Shawn Fields has posted an original and through-provoking new paper on Second Amendment Sanctuaries that will be published in the Northwestern Law Review later this year. From the abstract:
The term “sanctuary” has long expressed a sympathy for immigrants’ rights and resistance to federal immigration enforcement. Recently, the word has become associated with another divisive political topic, as local governments have begun declaring themselves “Second Amendment Sanctuaries” in defiance of statewide gun control measures they deem unconstitutional. This gun rights resistance movement not only flips the political script on the nature of sanctuaries but presents important and challenging questions about local-state power sharing, the proper scope of “subfederal commandeering,” and the role of coordinate branches in constitutional decision making.
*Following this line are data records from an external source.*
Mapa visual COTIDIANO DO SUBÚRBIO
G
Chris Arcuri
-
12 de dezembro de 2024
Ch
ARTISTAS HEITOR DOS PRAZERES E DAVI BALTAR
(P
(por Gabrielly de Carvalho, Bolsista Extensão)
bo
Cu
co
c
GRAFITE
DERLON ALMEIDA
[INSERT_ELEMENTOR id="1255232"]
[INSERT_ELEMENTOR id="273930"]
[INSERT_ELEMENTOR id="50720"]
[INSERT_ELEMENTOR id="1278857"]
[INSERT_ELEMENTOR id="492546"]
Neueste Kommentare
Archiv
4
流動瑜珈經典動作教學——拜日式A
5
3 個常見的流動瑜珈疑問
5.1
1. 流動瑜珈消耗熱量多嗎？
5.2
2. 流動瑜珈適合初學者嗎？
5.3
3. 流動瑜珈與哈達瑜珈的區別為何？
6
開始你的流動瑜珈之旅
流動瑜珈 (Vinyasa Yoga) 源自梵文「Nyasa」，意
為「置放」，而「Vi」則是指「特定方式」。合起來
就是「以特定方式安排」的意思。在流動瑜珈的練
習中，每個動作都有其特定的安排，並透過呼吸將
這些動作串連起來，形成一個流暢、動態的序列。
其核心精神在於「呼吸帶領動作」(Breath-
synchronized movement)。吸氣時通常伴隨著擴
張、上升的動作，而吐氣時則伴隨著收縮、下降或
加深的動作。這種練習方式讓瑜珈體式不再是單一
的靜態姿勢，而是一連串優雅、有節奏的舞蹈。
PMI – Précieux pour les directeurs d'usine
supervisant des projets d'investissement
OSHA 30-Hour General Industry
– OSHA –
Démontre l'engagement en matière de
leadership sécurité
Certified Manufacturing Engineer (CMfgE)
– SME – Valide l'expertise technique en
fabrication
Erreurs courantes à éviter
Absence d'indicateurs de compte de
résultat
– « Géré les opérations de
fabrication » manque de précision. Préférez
This Article provides the first scholarly treatment of Second Amendment Sanctuaries. In doing so, it explores both the unique facets of this new localism and the broader implications for sanctuary movements generally. Most early commentary on Second Amendment Sanctuaries dismisses them as purely symbolic and presumptively invalid pursuant to state preemption principles and the judicial supremacy model of constitutional interpretation. This Article challenges that narrative and articulates a theory of limited viability for these and other local intrastate resistance movements.
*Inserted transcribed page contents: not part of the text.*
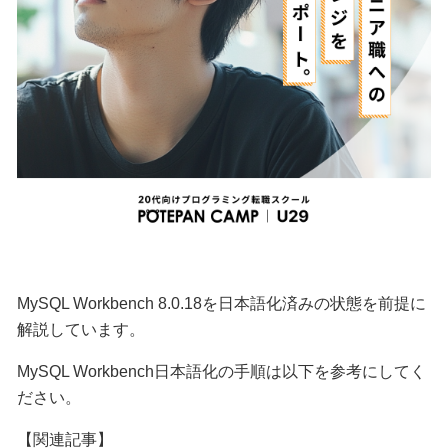
MySQL Workbench 8.0.18を日本語化済みの状態を前提に
解説しています。
MySQL Workbench日本語化の手順は以下を参考にしてく
ださい。
【関連記事】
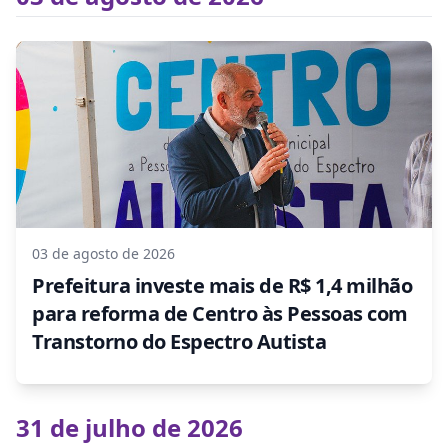
03 de agosto de 2026
Prefeitura investe mais de R$ 1,4 milhão
para reforma de Centro às Pessoas com
Transtorno do Espectro Autista
31 de julho de 2026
The theory proceeds in three parts, with each part presenting a novel approach to local-state governmental conflict that contributes to the existing literature. First, localities can resist broad state preemption in limited circumstances via the state’s “home rule” provisions when local regulation of a particular issue is rooted in history and has normative policy appeal. Second, localities may passively resist statewide regulation through a form of “subfederal anticommandeering” analogous to the Tenth Amendment’s anticommandeering principles protecting states from federal overreach, so long as the locality takes no affirmative steps to frustrate state enforcement. Third, local enforcement officers may defend their resistance on substantive constitutional grounds when the right at issue is not settled firmly by the judiciary. This “first impression departmentalism” reflects the proper role all coordinate branches of government have in defining the contours of constitutional provisions when emerging doctrine remains in a state of flux. These principles counsel in favor of the viability of at least some Second Amendment Sanctuaries as currently constructed, as well as sanctuaries resisting firearm deregulation and other statewide policy initiatives.